── THE INPUT

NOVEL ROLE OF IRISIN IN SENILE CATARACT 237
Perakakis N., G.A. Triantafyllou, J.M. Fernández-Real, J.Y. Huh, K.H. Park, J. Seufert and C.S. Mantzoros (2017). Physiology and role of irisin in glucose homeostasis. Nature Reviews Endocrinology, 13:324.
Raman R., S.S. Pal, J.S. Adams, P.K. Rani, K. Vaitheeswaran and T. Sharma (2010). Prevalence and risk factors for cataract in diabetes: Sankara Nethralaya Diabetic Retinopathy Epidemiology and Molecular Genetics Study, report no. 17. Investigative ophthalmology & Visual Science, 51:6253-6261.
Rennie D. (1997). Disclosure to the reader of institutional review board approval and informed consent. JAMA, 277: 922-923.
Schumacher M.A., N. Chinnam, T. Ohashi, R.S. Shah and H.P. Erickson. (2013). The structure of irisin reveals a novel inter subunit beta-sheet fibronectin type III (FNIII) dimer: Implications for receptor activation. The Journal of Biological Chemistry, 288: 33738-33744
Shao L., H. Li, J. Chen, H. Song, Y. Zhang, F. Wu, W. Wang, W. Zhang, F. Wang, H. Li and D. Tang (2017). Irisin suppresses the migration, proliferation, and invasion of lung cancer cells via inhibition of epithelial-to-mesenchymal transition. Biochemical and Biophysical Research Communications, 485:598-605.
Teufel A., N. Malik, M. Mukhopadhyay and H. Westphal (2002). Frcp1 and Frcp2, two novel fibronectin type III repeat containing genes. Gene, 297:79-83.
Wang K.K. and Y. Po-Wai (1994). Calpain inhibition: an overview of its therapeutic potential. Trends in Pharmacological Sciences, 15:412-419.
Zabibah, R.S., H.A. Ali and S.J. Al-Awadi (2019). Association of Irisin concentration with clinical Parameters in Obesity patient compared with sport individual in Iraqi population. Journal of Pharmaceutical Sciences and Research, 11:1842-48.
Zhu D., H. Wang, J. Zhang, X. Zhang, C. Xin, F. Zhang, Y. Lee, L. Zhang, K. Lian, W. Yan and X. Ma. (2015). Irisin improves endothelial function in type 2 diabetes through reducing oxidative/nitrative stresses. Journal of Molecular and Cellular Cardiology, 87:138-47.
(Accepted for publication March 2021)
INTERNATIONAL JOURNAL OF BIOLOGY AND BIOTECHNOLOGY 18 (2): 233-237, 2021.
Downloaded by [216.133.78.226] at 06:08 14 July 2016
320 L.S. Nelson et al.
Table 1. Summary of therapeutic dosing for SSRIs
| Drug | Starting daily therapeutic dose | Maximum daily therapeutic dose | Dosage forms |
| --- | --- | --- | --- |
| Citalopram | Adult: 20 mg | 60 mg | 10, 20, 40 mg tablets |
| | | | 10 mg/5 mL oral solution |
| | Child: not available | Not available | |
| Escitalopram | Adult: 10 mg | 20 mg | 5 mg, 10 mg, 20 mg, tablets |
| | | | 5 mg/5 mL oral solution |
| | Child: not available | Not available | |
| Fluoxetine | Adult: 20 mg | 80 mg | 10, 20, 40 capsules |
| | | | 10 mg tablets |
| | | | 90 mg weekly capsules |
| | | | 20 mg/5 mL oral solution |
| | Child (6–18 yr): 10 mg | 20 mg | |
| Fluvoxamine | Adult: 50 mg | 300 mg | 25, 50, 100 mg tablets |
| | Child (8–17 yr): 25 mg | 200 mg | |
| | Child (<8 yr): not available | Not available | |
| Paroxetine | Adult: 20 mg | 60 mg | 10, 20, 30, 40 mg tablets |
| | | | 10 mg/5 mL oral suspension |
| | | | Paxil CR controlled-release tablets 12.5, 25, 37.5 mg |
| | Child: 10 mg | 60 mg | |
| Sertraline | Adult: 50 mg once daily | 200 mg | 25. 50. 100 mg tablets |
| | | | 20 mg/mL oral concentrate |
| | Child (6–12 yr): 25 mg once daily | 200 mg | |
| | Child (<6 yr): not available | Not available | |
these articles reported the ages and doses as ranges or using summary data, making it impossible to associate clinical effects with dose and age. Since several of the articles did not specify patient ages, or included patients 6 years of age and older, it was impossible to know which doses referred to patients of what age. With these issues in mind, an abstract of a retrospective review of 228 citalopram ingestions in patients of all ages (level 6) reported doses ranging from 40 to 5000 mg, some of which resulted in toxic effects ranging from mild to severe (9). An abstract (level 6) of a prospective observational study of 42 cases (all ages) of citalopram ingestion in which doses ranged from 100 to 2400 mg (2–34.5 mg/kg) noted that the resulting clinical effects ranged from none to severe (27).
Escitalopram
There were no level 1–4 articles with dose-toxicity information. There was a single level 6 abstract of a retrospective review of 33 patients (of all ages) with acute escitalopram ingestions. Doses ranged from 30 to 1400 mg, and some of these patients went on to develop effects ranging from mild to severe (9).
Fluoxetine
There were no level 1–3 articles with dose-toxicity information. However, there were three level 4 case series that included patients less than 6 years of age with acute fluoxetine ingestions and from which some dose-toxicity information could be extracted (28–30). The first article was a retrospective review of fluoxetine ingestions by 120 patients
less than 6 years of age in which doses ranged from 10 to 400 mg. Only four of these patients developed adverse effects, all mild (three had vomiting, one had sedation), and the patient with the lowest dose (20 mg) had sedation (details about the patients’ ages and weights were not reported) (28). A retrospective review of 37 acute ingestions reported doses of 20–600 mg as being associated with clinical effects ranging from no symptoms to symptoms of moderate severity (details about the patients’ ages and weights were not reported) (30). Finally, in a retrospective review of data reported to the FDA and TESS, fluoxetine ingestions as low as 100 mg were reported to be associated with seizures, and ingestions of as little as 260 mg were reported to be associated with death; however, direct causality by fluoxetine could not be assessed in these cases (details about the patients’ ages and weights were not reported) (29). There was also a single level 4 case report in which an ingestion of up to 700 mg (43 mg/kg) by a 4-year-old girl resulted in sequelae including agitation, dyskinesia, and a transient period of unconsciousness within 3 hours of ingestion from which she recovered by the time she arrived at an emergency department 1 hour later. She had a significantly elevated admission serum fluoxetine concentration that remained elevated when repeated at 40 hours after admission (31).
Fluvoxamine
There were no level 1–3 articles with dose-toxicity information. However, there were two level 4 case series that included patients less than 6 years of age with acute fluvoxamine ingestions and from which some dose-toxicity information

────

§ **TASK DIRECTIONS**
Some lines in the data above hold the string "therapeutic". Find and copy each of them.

§ **TASK SOLUTION**
Wang K.K. and Y. Po-Wai (1994). Calpain inhibition: an overview of its therapeutic potential. Trends in Pharmacological Sciences, 15:412-419.
Table 1. Summary of therapeutic dosing for SSRIs
| Drug | Starting daily therapeutic dose | Maximum daily therapeutic dose | Dosage forms |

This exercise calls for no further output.